# Creating a project from an existing dataset
In this notebook, we will use the `geti-sdk` package to create a project from an existing dataset, and upload images and annotations to it.

### Setting up the connection to the platform
First, we set up the connection to the server. This is done by instantiating a Geti object, with the hostname (or ip address) and authentication details for the server. As in notebook [001 create_project](001_create_project.ipynb), the server details are stored in the `.env` file and are loaded in the cell below. For details on how to create the `.env` file, please see the [readme](README.md).

In [None]:
from geti_sdk.utils import get_server_details_from_env

geti_server_configuration = get_server_details_from_env()

In [None]:
from geti_sdk import Geti

geti = Geti(server_config=geti_server_configuration)

### Getting the COCO dataset
In the next cell, we get the path to the MS COCO dataset. 

If you already have the COCO dataset on your machine, please specify the `dataset_path` to point to the folder containing the dataset. 

If you do not have the dataset yet, the `get_coco_dataset` method will make an attempt to download the dataset. Even though it will only download the 2017 validation subset, this is still a ~1 Gb download so it may take some time, depending on your internet connection. 

Of course the data will only be downloaded once; if you have downloaded the dataset previously, the method should detect it and return the path to the data.

In [None]:
from geti_sdk.demos import get_coco_dataset

COCO_PATH = get_coco_dataset(dataset_path=None)

### Reading the dataset
Next, we need to load the COCO dataset using Datumaro. The `geti-sdk` package provides the `DatumAnnotationReader` class to do so. It can read datasets in all formats supported by Datumaro.

In [None]:
from geti_sdk.annotation_readers import DatumAnnotationReader

annotation_reader = DatumAnnotationReader(
    base_data_folder=COCO_PATH, annotation_format="coco"
)

### Selecting the labels
The MS COCO dataset contains 80 different classes, and while we could create a project including all of them, for this demo we will select only a couple of them. This is done using the `filter_dataset` method of the annotation reader.

In [None]:
annotation_reader.filter_dataset(labels=["dog", "cat", "horse"], criterion="OR")

### Creating the project
Now that we have a selection of data we would like to upload, we get to create the project. The COCO dataset is best suited for detection or segmentation type projects. 

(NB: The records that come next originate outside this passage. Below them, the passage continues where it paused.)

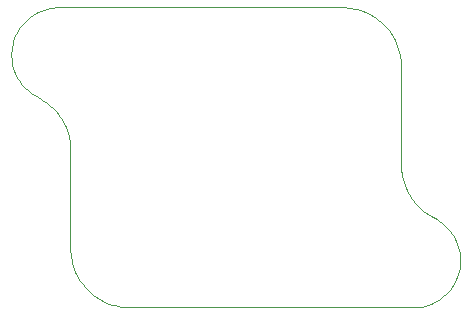
<source format=gko>
G04*
G04 #@! TF.GenerationSoftware,Altium Limited,Altium Designer,19.0.14 (431)*
G04*
G04 Layer_Color=16711935*
%FSLAX25Y25*%
%MOIN*%
G70*
G01*
G75*
%ADD39C,0.00079*%
D39*
X159134Y32931D02*
X160138Y32963D01*
X161138Y33059D01*
X162130Y33219D01*
X163110Y33441D01*
X164073Y33726D01*
X165016Y34071D01*
X165936Y34476D01*
X166828Y34938D01*
X167688Y35457D01*
X168514Y36029D01*
X169301Y36653D01*
X170047Y37326D01*
X170749Y38045D01*
X171404Y38807D01*
X172008Y39610D01*
X172560Y40449D01*
X173058Y41322D01*
X173498Y42224D01*
X173881Y43153D01*
X174203Y44105D01*
X174464Y45075D01*
X174663Y46060D01*
X174798Y47055D01*
X174870Y48057D01*
X174877Y49062D01*
X174821Y50065D01*
X174700Y51063D01*
X174517Y52050D01*
X174270Y53024D01*
X173963Y53980D01*
X173594Y54915D01*
X173167Y55825D01*
X172683Y56705D01*
X172144Y57552D01*
X171552Y58364D01*
X170909Y59136D01*
X170218Y59865D01*
X169482Y60549D01*
X168704Y61185D01*
X167887Y61770D01*
X167035Y62301D01*
X155197Y80507D02*
X155221Y79527D01*
X155294Y78550D01*
X155416Y77578D01*
X155586Y76613D01*
X155803Y75658D01*
X156068Y74715D01*
X156379Y73786D01*
X156737Y72874D01*
X157139Y71981D01*
X157585Y71109D01*
X158074Y70260D01*
X158605Y69436D01*
X159176Y68640D01*
X159785Y67873D01*
X160433Y67138D01*
X161116Y66436D01*
X161833Y65768D01*
X162582Y65137D01*
X163362Y64544D01*
X164171Y63991D01*
X165006Y63478D01*
X155197Y113246D02*
X155172Y114243D01*
X155096Y115237D01*
X154970Y116227D01*
X154794Y117208D01*
X154569Y118180D01*
X154294Y119139D01*
X153972Y120083D01*
X153602Y121009D01*
X153185Y121915D01*
X152723Y122799D01*
X152217Y123659D01*
X151669Y124491D01*
X151078Y125295D01*
X150448Y126068D01*
X149779Y126808D01*
X149074Y127513D01*
X148334Y128182D01*
X147561Y128812D01*
X146757Y129403D01*
X145924Y129952D01*
X145065Y130457D01*
X144181Y130919D01*
X143275Y131336D01*
X142349Y131706D01*
X141405Y132028D01*
X140446Y132302D01*
X139474Y132528D01*
X138493Y132704D01*
X137503Y132830D01*
X136509Y132906D01*
X135512Y132931D01*
X41024D02*
X40020Y132899D01*
X39020Y132803D01*
X38028Y132643D01*
X37048Y132421D01*
X36084Y132136D01*
X35141Y131791D01*
X34222Y131386D01*
X33330Y130923D01*
X32469Y130405D01*
X31644Y129833D01*
X30856Y129209D01*
X30110Y128536D01*
X29408Y127817D01*
X28754Y127055D01*
X28149Y126252D01*
X27597Y125413D01*
X27100Y124540D01*
X26659Y123637D01*
X26277Y122708D01*
X25954Y121757D01*
X25694Y120787D01*
X25495Y119802D01*
X25359Y118806D01*
X25288Y117804D01*
X25280Y116800D01*
X25337Y115797D01*
X25457Y114799D01*
X25641Y113812D01*
X25887Y112838D01*
X26195Y111881D01*
X26563Y110947D01*
X26990Y110037D01*
X27474Y109157D01*
X28014Y108309D01*
X28606Y107498D01*
X29249Y106726D01*
X29939Y105996D01*
X30675Y105312D01*
X31453Y104677D01*
X32270Y104092D01*
X33123Y103560D01*
X44961Y85355D02*
X44936Y86335D01*
X44863Y87311D01*
X44742Y88283D01*
X44572Y89248D01*
X44354Y90203D01*
X44089Y91147D01*
X43778Y92076D01*
X43421Y92988D01*
X43018Y93881D01*
X42572Y94753D01*
X42083Y95602D01*
X41553Y96426D01*
X40982Y97222D01*
X40372Y97988D01*
X39725Y98724D01*
X39042Y99426D01*
X38325Y100094D01*
X37575Y100725D01*
X36795Y101318D01*
X35987Y101871D01*
X35152Y102383D01*
X44961Y52616D02*
X44986Y51619D01*
X45062Y50625D01*
X45188Y49635D01*
X45364Y48653D01*
X45589Y47682D01*
X45863Y46723D01*
X46186Y45779D01*
X46556Y44853D01*
X46972Y43947D01*
X47434Y43063D01*
X47940Y42203D01*
X48489Y41370D01*
X49079Y40567D01*
X49709Y39794D01*
X50378Y39054D01*
X51083Y38348D01*
X51823Y37680D01*
X52596Y37049D01*
X53400Y36459D01*
X54233Y35910D01*
X55093Y35404D01*
X55976Y34943D01*
X56883Y34526D01*
X57809Y34156D01*
X58753Y33834D01*
X59712Y33559D01*
X60683Y33334D01*
X61665Y33158D01*
X62654Y33032D01*
X63649Y32956D01*
X64646Y32931D01*
X165006Y63478D02*
X167035Y62301D01*
X155197Y80507D02*
Y113246D01*
X41024Y132931D02*
X135512D01*
X33123Y103560D02*
X35152Y102383D01*
X44961Y52616D02*
Y85355D01*
X64646Y32931D02*
X159134D01*
M02*

</source>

To create the project, we will be using a method `create_single_task_project_from_dataset` from the `Geti` instance that we set up previously. This will not only create the project, but also upload the media and annotations from our dataset. 

The project name and type can be set via their respective input parameters, `project_name` and `project_type`. Have a look at notebook [001 create project](./001_create_project.ipynb) for further details about which values are supported for the `project_type` parameter.

The number of images that is uploaded and annotated can be controlled as well. Finally, if `enable_auto_train` is set to `True` the project will start training right after all annotations have been uploaded (provided that sufficient images have been annotated to trigger auto-training).

In [None]:
PROJECT_NAME = "COCO animal detection demo"
PROJECT_TYPE = "detection"

In [None]:
project = geti.create_single_task_project_from_dataset(
    project_name=PROJECT_NAME,
    project_type=PROJECT_TYPE,
    path_to_images=COCO_PATH,
    annotation_reader=annotation_reader,
    number_of_images_to_upload=100,
    number_of_images_to_annotate=90,
    enable_auto_train=True,
)

That's it! A new project named `COCO animal detection demo` should now appear in your workspace. To check its properties, we can print a summary of it in the cell below.

In [None]:
print(project.summary)

As you might have noticed, there is one additional label in the project, the `No Object` label. This is added by the system automatically to represent the absence of any 'horse', 'cat' or 'dog' in an image.